- Suas tarefas -
• 1. Reescreva como uma lista breve o parágrafo da notícia que começa com "O texto aprovado busca", mantendo seus fatos principais.
• 2. Extraia da notícia, sem nenhuma alteração, o trecho de "A Câmara dos" até "Lula da Silva.".

++++ Trecho selecionado ++++

Câmara aprova projeto de Moro que criminaliza ações contra agentes públicos

Proposta prevê pena de até 12 anos de prisão a envolvidos em planos de ataque a juízes, promotores e policiais; texto segue para sanção de Lula

A Câmara dos Deputados aprovou, nesta terça-feira, 7, uma proposta que tipifica como crime o planejamento e a determinação de ataques contra agentes públicos. O projeto, apresentado pelo senador Sergio Moro (União-PR), segue agora para sanção do presidente Luiz Inácio Lula da Silva.

O texto aprovado busca reforçar a proteção a autoridades envolvidas no combate ao crime organizado no Brasil, incluindo juízes, promotores e policiais. A legislação introduz dois novos crimes: obstrução de ações contra o crime organizado e conspiração para obstrução dessas ações, ambos com penas que variam de quatro a 12 anos de reclusão.

++++ Dados fornecidos ++++

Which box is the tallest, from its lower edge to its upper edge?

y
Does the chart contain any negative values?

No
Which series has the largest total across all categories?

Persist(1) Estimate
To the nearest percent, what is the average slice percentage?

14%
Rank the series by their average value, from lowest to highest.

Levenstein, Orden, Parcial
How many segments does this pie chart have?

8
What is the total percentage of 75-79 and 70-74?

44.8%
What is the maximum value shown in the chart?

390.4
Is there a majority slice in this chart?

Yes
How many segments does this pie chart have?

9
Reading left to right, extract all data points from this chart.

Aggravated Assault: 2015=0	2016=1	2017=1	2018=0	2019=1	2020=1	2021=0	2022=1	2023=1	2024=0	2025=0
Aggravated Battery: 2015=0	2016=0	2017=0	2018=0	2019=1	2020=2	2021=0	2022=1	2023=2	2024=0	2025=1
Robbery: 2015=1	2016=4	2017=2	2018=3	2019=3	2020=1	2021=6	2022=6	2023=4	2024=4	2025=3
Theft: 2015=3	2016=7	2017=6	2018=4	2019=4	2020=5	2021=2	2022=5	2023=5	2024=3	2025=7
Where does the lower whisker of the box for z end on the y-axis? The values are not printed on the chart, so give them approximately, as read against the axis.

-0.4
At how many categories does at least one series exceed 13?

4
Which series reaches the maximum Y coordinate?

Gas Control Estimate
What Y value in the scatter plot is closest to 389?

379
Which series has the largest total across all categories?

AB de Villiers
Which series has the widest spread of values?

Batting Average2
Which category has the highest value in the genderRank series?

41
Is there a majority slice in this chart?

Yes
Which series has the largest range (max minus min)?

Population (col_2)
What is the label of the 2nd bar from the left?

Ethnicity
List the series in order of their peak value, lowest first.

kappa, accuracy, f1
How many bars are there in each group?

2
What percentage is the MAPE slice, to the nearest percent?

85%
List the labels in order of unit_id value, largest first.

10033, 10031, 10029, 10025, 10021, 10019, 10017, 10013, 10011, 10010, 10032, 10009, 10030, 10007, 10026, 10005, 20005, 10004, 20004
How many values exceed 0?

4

++++

- Respostas fornecidas -
• 1.
- Objetivo: reforçar a proteção a autoridades que atuam no combate ao crime organizado no Brasil, como juízes, promotores e policiais.
- Novos crimes: obstrução de ações contra o crime organizado e conspiração para obstrução dessas ações.
- Penas: de quatro a 12 anos de reclusão, para ambos os crimes.

• 2.
A Câmara dos Deputados aprovou, nesta terça-feira, 7, uma proposta que tipifica como crime o planejamento e a determinação de ataques contra agentes públicos. O projeto, apresentado pelo senador Sergio Moro (União-PR), segue agora para sanção do presidente Luiz Inácio Lula da Silva.